Connon: UCLA Baseball's Wild Pac-12 Tournament Epitomizes Flaws in System
The first-ever Pac-12 Baseball Tournament is coming to a close Sunday afternoon, wrapping up a week of some of the most chaotic, memorable competition in the sport.
And none of it should have happened.
UCLA baseball was at the center of all that chaos, becoming the poster child for the insanity that took place in Scottsdale, Arizona. The Bruins opened things up Wednesday with a game against Cal that started at 10:15 p.m. and ended at 1:26 a.m., then had to play another game less than 12 hours later against Washington.
After winning that contest to stay in the hunt, UCLA returned to rematch Cal and won that second showdown in extra innings. The Bruins' next game was surely their most memorable, as they came back from down nine runs in the bottom of the ninth to force extra innings and eventually beat Oregon State 25-22.
That win forced a doubleheader, and although UCLA came back to take another late lead, Oregon State ultimately walked off to advance to the championship game on Sunday.
Despite all the drama, intrigue and viral moments, what stood out most was that the baseball being played was far from world-class, and the whole ordeal felt like an afterthought.
The Bruins' bats were virtually silenced in the overnight opener against the Golden Bears, and then they went on to score 55 runs over the next four games against inferior and/or gassed opposing staffs. UCLA's pitchers, on the other hand, allowed 49 runs over the course of the week – good for nearly 10 per game.
Injuries surely played a part in the Bruins' inability to hold opponents off the scoreboard – Max Rajcic, Thatcher Hurd, Gage Jump, Jared Karros and Jake Brooks were all out, robbing coach John Savage of his top-five starting pitchers – but it was an issue virtually every team faced. Freshman shortstop Cody Schrier and freshman outfielder Malakhi Knight were also absent, putting the blue and gold down two of their future stars.
Many of the key contributors on the mound and at the plate were players who had hardly appeared, if at all, this season, and UCLA still managed to make it a few outs from playing in the title game regardless.

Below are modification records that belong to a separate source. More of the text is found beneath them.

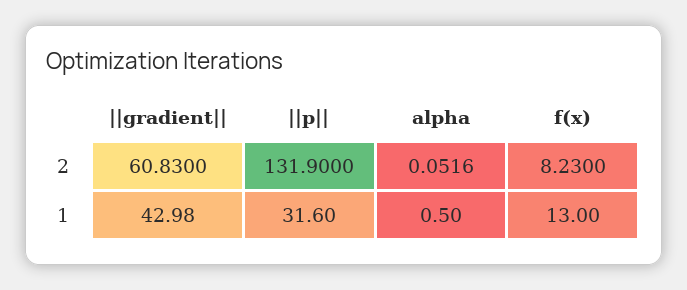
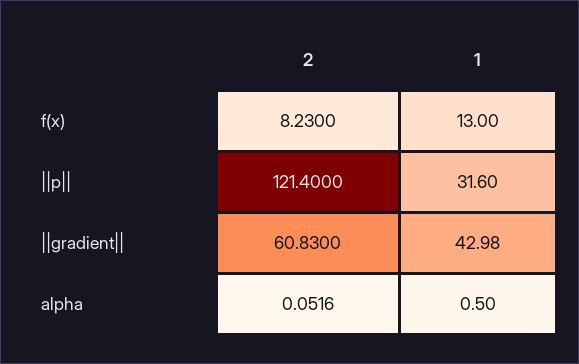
||p||, 2: 131.9 -> 121.4

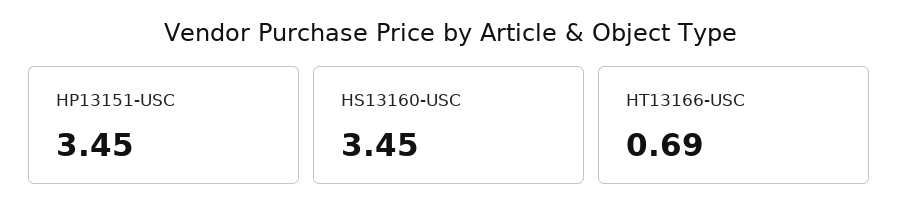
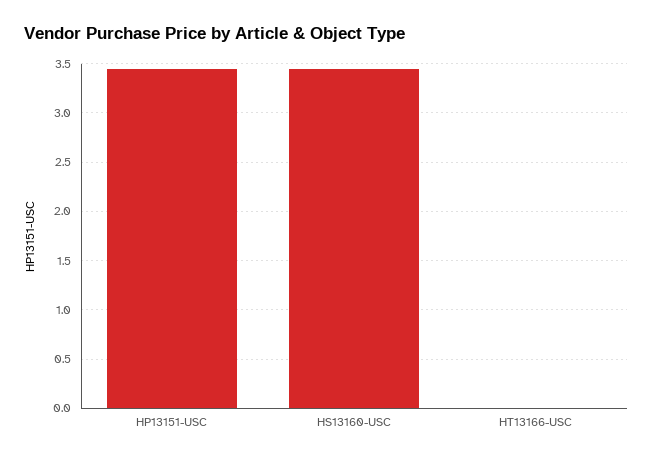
HT13166-USC: 0.69 -> 0

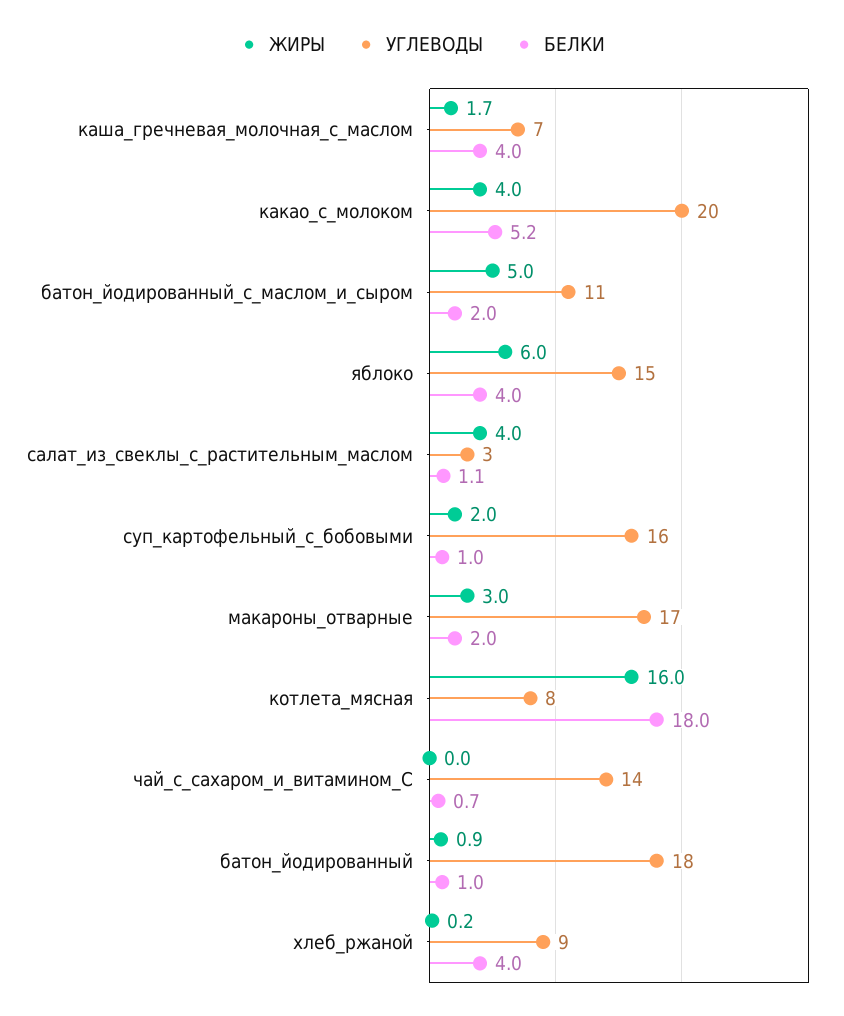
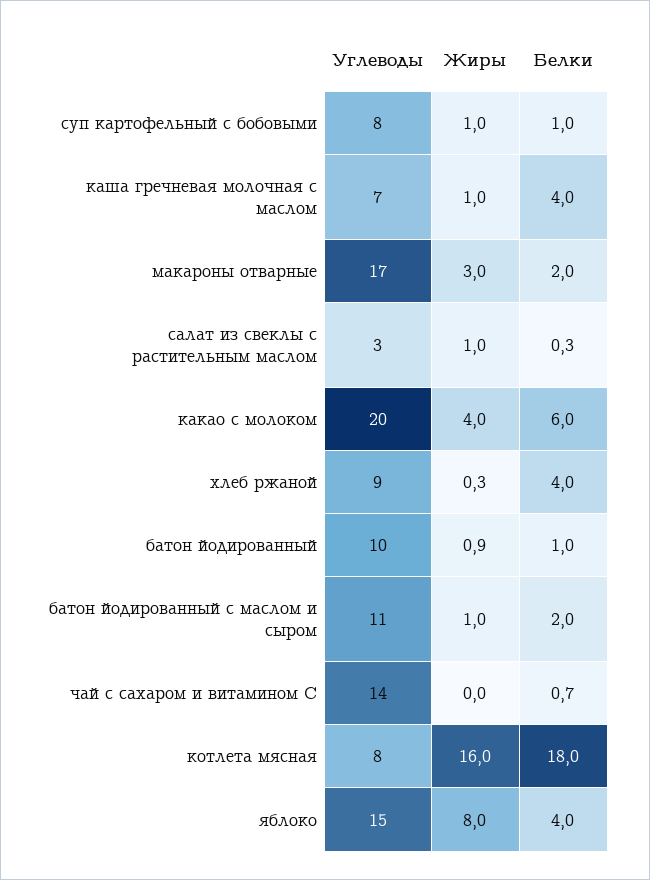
ЖИРЫ, каша_гречневая_молочная_с_маслом: 1.7 -> 1
БЕЛКИ, какао_с_молоком: 5.2 -> 6
ЖИРЫ, батон_йодированный_с_маслом_и_сыром: 5 -> 1
ЖИРЫ, яблоко: 6 -> 8
ЖИРЫ, салат_из_свеклы_с_растительным_маслом: 4 -> 1
БЕЛКИ, салат_из_свеклы_с_растительным_маслом: 1.1 -> 0.3
ЖИРЫ, суп_картофельный_с_бобовыми: 2 -> 1
УГЛЕВОДЫ, суп_картофельный_с_бобовыми: 16 -> 8
УГЛЕВОДЫ, батон_йодированный: 18 -> 10
ЖИРЫ, хлеб_ржаной: 0.2 -> 0.3

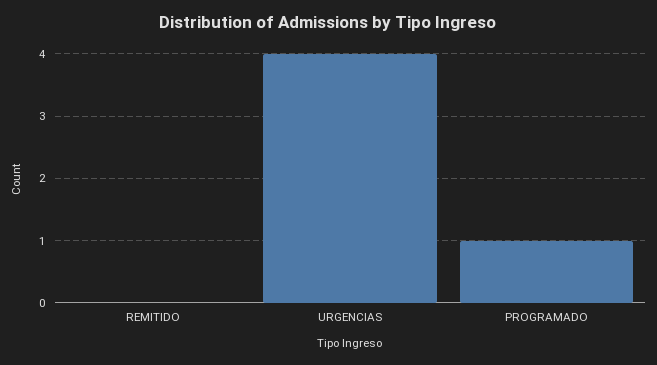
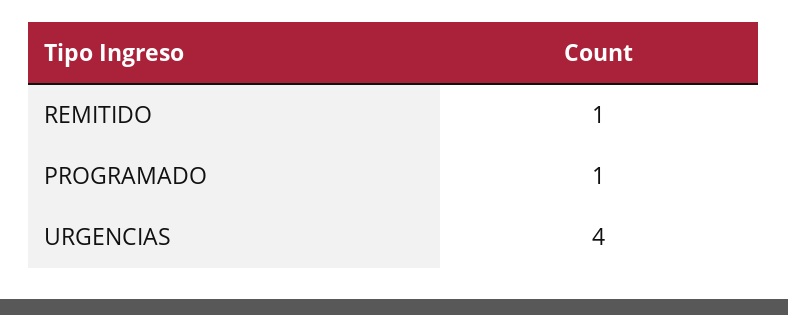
REMITIDO: 0 -> 1

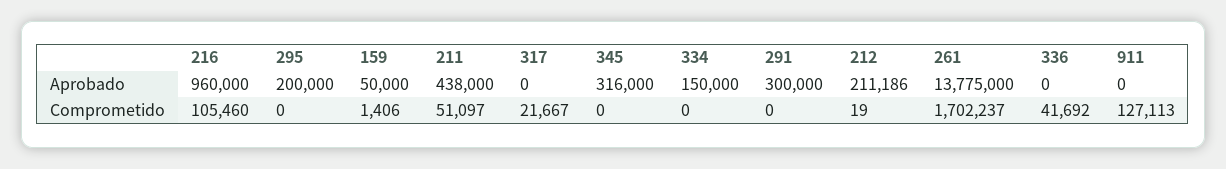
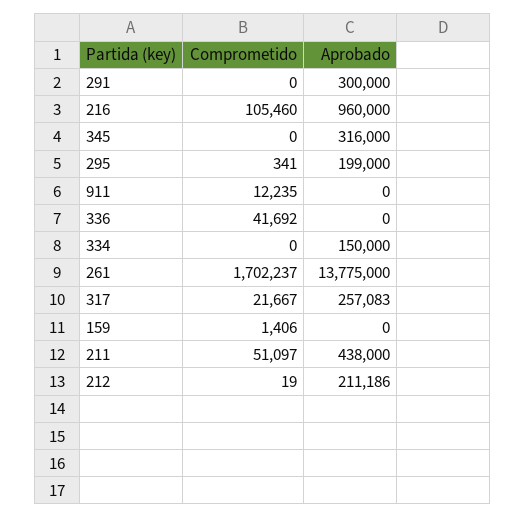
295, Aprobado: 200000 -> 199000
159, Aprobado: 50000 -> 0
317, Aprobado: 0 -> 257083
295, Comprometido: 0 -> 341
911, Comprometido: 127113 -> 12235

That's all well and good, and certainly cause for optimism heading into NCAA Regionals, but in terms of the tangible value the tournament provided, the pros didn't seem to outweigh the cons.
Reports of the Pac-12 adding a conference tournament first surfaced several years ago, but it wasn't official until summer 2021. The first rendition of the affair was messy, from the one-field system leading to countless delayed start times to the climate in Scottsdale resulting in game-time temperatures that hit 100 degrees.

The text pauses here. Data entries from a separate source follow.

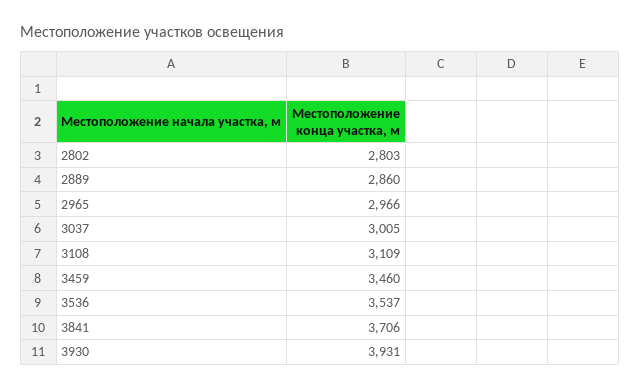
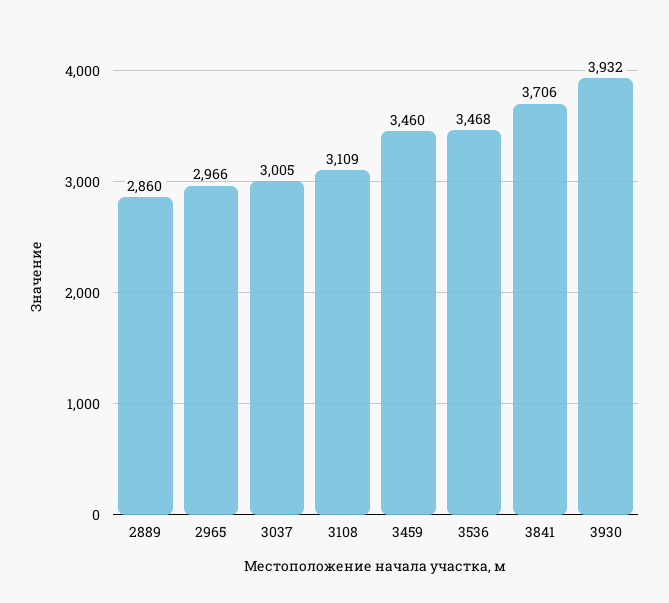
2802: 2803 -> none
3536: 3537 -> 3468
3930: 3931 -> 3932

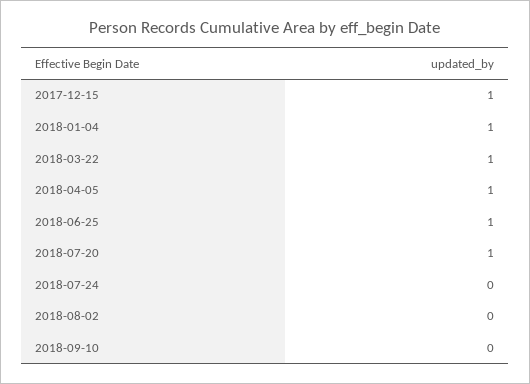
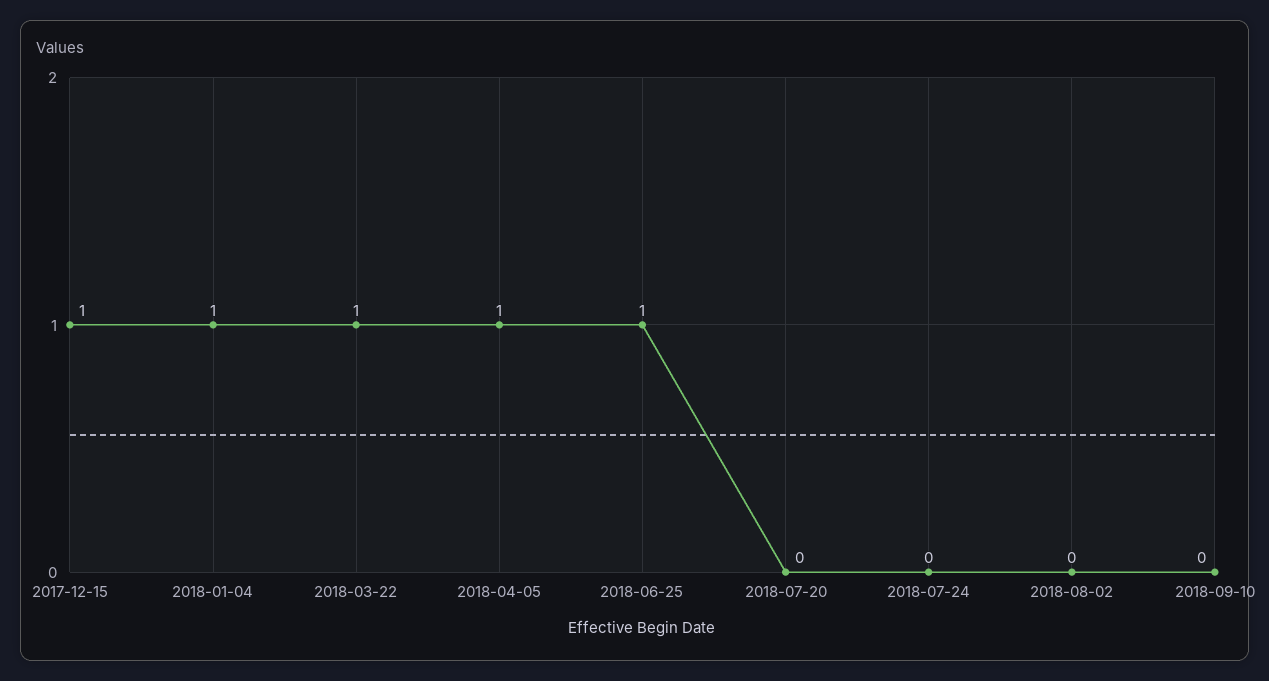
2018-07-20: 1 -> 0

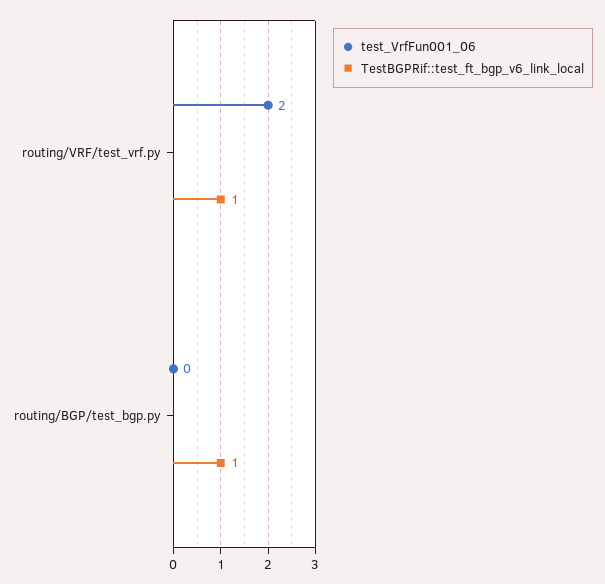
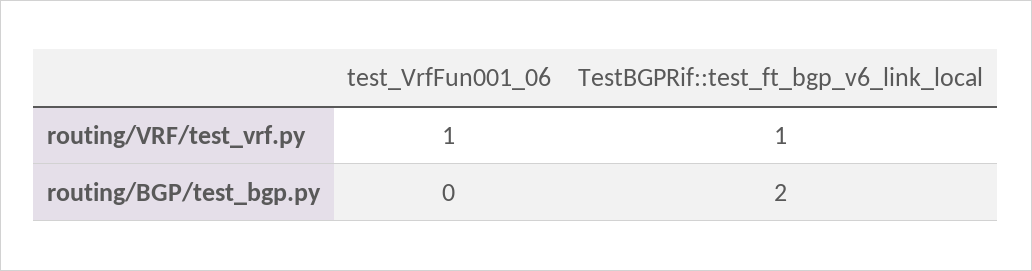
test_VrfFun001_06, routing/VRF/test_vrf.py: 2 -> 1
TestBGPRif::test_ft_bgp_v6_link_local, routing/BGP/test_bgp.py: 1 -> 2

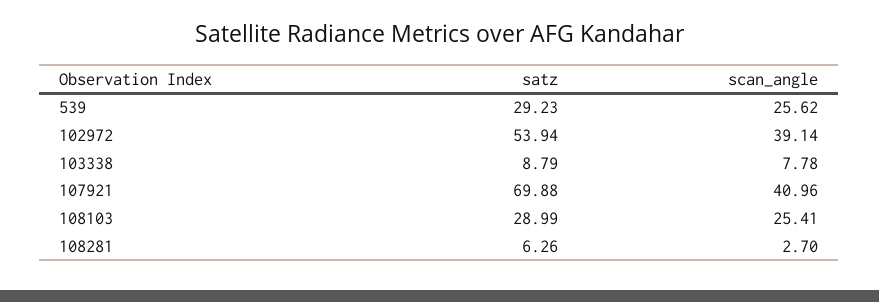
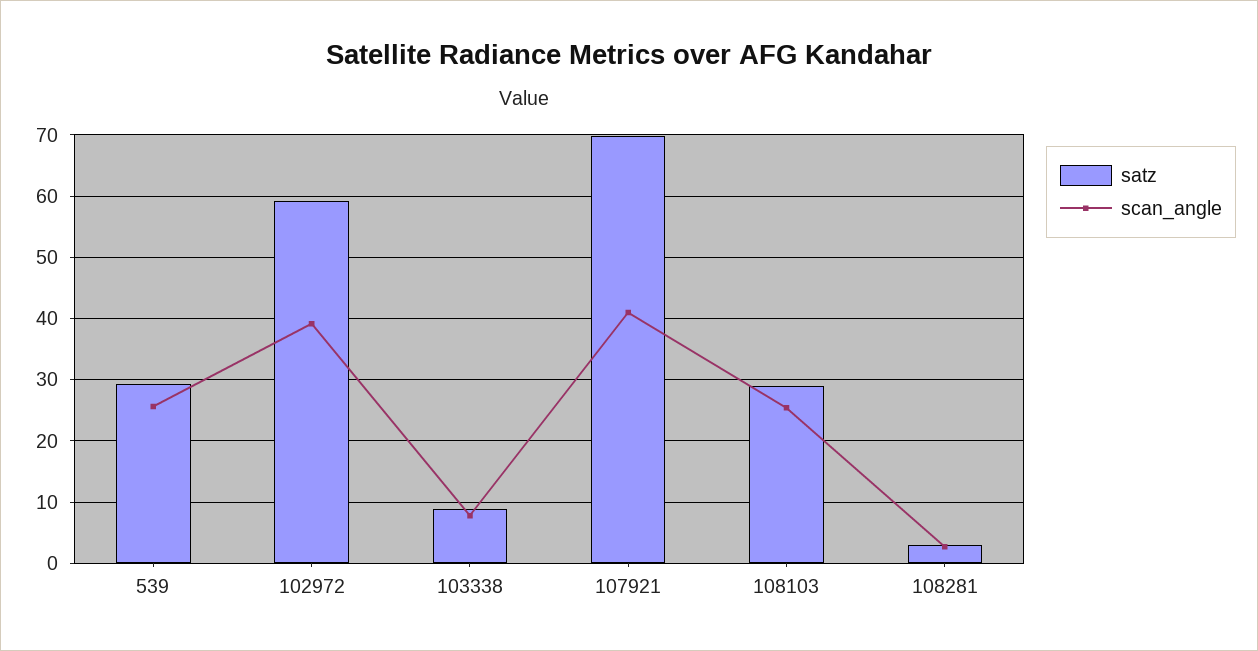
satz, 102972: 53.94 -> 59
satz, 108281: 6.26 -> 3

The average reported attendance for UCLA's five games was 2,688, but on TV, the stands looked far emptier than that. Scottsdale Stadium sits 12,000, and not one game came close to approaching that level of attendance.
Airing all the games on Pac-12 Networks also limited the viewership from afar, with large swaths of the country and even the West Coast notoriously unable to subscribe to the channel. Even if they had access to it, the ratings for games taking place after midnight couldn't have been great anyways.

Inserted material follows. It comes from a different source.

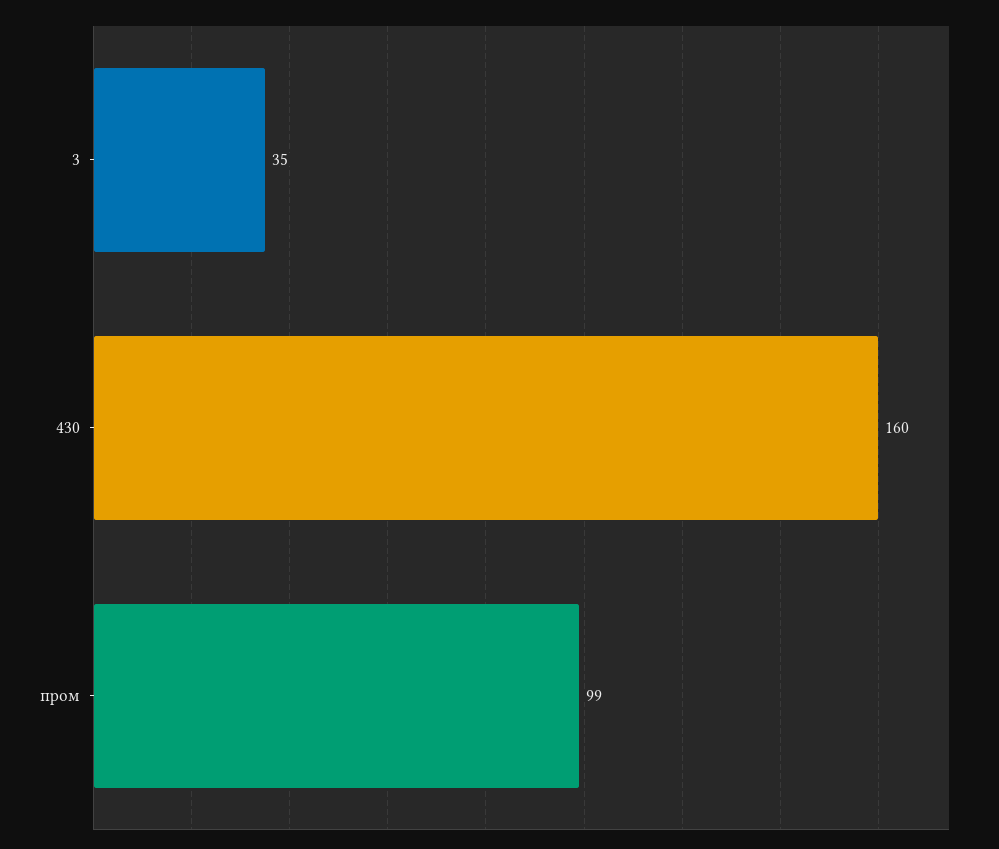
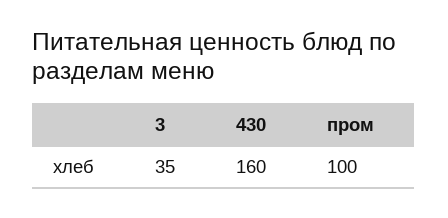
пром: 99 -> 100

Forcing these games to be played at absurd times with insultingly short rest periods made it feel like the conference was just checking boxes to get through the weekend. Things are bound to be messy on the first time around, but it was a flawed system from the start.
Pac-12 commissioner George Kliavkoff took pride in the poor pitching, abundance of runs and overuse of players ahead of Sunday's championship game, and someone could spin his same exact stats to build an argument that the event was a failure.
It's too late for the Pac-12 to turn back now – the cat is out of the bag, Pandora's Box has been opened, and so on and so forth. To be completely honest, the conference didn't have much of a choice to begin with, considering every other power conference and even most mid-majors had already installed tournaments long before them.
From financial and general relevance standpoints, the Pac-12 was – per usual – getting left in the dust. It just so happened that in their pursuit of playing catch up, they stumbled head first into one of the most flawed, pointless systems in college sports.
All of this just to switch up a few automatic bids, and supposedly improve power conference teams' RPI. Well, the Bruins did go from 51 to 46 after their five games, but playing a three-game series against a single conference opponent could have led to the same result.
The NCAA and its conferences started these tournaments as an extra revenue stream, but until the exact numbers come out for the Pac-12, the jury is still out on whether or not they successfully created one. That mindless pursuit of profit is not good for the players, the coaches or the quality of the games being played, and while it may result in a few sparks of relevance over the weekend, it does not seem worth it overall. There's a reason coach John Savage has gone on the record against the idea several times in the past.
While removing these conference tournaments is next to impossible, changing the format is the least the higher-ups and administrators can do. Instead of eight teams in the bracket, perhaps six; consider ditching double-elimination; maybe pick a city with two nearby stadiums to ease scheduling concerns and delays, or one that isn't known for blistering heat.
In an ideal world, there aren't any conference tournaments, but since that isn't going to happen anytime soon, it's up to Kliavkoff and his peers to put their heads together and come up with a better version moving forward.